Still-open questions
Several questions remain live after Picard. First, how far does the "notorious facts" exception extend? Would an updated, more specific intelligence assessment (for example, a recent ACC report naming particular chapters or individuals) still be treated as incontrovertible, or would it cross into material that must be disclosed? The judgment does not address that nuance.
Second, the judge noted at [40] that the drafting of s 501CA(2) is "somewhat strange" because it ties the disclosure obligation to the original cancellation rather than the revocation stage. Whether Parliament intended a broader disclosure obligation and whether future legislative amendment will clarify the point remains open. Current practice papers and s 501CA(3) letters now routinely enclose far more material than the strict statutory minimum, but the legal minimum has not changed.

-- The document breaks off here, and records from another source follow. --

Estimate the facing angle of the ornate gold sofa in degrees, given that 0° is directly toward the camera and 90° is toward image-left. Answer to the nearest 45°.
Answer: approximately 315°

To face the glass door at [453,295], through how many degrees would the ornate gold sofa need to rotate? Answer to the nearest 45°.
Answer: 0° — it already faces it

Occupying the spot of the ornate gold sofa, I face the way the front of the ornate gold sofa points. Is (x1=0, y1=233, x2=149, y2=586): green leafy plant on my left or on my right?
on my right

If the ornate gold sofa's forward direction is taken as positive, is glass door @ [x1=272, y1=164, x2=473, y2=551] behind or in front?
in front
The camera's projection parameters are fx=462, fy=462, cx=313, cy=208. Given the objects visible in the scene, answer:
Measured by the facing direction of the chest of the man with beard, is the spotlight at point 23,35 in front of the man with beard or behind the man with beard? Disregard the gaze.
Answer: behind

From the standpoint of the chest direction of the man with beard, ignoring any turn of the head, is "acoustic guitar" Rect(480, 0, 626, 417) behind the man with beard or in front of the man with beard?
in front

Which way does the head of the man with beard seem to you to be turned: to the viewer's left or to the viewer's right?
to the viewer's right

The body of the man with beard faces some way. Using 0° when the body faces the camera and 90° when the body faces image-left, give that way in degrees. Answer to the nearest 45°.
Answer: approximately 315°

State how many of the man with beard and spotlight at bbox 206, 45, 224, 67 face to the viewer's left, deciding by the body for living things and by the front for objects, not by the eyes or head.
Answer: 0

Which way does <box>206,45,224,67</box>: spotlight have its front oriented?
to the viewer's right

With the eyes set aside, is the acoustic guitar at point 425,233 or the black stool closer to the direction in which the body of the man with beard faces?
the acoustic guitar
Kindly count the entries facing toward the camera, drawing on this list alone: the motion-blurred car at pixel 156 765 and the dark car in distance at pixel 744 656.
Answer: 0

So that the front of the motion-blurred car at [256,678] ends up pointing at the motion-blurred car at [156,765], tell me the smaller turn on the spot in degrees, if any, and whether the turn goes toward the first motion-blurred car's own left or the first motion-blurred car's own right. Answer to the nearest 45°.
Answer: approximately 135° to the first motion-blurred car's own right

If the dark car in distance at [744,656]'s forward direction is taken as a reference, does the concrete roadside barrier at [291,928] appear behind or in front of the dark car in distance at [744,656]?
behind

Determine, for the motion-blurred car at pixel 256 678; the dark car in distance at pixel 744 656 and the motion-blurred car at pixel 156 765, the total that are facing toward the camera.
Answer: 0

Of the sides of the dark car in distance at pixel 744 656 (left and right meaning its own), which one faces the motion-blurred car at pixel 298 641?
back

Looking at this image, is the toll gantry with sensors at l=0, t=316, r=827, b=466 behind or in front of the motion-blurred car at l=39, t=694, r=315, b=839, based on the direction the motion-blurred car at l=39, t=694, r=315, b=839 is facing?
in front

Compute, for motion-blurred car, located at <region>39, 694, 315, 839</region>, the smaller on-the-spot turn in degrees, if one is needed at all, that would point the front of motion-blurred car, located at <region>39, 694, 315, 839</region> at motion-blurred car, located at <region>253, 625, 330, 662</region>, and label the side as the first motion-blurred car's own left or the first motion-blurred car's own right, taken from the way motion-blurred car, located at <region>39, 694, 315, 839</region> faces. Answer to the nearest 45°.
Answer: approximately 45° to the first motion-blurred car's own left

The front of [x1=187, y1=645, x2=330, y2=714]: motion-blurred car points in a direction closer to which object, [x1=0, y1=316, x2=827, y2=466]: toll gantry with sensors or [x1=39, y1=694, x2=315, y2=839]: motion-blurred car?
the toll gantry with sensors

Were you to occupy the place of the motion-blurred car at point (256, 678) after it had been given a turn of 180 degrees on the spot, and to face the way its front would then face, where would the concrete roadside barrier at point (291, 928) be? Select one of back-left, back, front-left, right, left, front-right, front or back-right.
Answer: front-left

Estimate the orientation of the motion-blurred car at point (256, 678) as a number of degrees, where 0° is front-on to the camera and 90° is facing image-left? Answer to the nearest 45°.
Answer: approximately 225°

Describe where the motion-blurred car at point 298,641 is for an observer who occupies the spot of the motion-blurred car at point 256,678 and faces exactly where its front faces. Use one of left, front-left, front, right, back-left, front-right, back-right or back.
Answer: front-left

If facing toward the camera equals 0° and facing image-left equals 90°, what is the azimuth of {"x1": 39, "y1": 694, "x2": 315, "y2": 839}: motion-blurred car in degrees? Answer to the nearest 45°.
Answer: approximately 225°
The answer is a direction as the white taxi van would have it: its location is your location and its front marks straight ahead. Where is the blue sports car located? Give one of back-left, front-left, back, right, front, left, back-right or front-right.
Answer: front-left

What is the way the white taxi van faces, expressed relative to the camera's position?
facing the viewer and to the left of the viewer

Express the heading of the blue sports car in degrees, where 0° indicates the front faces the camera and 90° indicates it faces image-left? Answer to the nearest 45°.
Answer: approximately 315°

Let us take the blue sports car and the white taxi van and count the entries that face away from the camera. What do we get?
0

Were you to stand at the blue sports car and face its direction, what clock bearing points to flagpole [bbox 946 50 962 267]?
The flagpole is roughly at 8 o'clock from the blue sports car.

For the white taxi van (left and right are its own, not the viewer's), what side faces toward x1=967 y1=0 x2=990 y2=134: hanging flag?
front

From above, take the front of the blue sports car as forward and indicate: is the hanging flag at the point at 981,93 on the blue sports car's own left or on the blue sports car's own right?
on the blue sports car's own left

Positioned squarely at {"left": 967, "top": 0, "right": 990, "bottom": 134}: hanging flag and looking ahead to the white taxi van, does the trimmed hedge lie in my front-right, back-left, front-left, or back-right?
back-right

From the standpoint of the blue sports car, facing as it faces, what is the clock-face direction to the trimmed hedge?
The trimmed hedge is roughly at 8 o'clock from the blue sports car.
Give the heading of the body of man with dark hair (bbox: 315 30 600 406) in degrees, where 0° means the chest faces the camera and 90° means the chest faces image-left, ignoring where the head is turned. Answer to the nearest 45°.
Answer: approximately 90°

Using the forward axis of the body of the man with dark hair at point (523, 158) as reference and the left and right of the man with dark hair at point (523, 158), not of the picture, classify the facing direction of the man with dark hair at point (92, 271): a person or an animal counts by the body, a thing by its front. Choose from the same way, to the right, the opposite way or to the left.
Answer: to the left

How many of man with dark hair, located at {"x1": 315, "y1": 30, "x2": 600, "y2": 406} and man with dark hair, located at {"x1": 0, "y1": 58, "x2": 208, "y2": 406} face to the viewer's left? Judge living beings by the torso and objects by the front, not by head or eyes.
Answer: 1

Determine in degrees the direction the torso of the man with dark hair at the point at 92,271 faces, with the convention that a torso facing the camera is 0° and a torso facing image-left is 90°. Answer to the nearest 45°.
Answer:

Third, the interaction between Picard and the evolving content of Ministerial Directions (Direction 99 now contains more explicit paragraphs on criminal associations and rehabilitation) is not fully resolved. If a Direction expressly lists "association with organised crime groups" as a primary consideration, does that make the ACC view more obviously "apparent from the nature of the statute" (Alphaone) and therefore less likely to require separate disclosure? Picard suggests the answer is yes, but a future court may need to decide the point squarely.
Finally, the judgment leaves open what would constitute "practical injustice" in a case where the applicant can point to concrete additional evidence he or she would have supplied had the precise inference been drawn to their attention. Mr Picard suggested he could have given names and details of "riding" activities; the Court was not satisfied that this would have altered the outcome. In a future case with stronger evidence of materiality, the result might differ. Until the High Court revisits the content of fairness in the s 501CA(4) context, Picard remains the leading Federal Court statement of principle.
Gotchas
Most practitioners assume that once the Department sends an issues paper or briefing to the Minister they must, as a matter of course, send a copy to the applicant with an invitation to comment on every adverse paragraph. Picard shows this is wrong. The statutory obligation is narrower, and common-law fairness does not require the Minister to conduct a running commentary on every possible inference. Many lawyers still over-disclose, creating unnecessary work and sometimes inadvertently highlighting damaging material the applicant had not previously focused upon. The real forensic risk is failing to recognise when truly new, person-specific adverse material has emerged after the applicant's last submission; that is the point at which a further invitation to comment may become mandatory. Most people do not realise that the Minister's ultimate weighing of risk can include drawing inferences from the applicant's own words without giving the applicant a further chance to re-argue the same point. That is the hidden value of the Picard analysis for those who advise clients in the revocation space.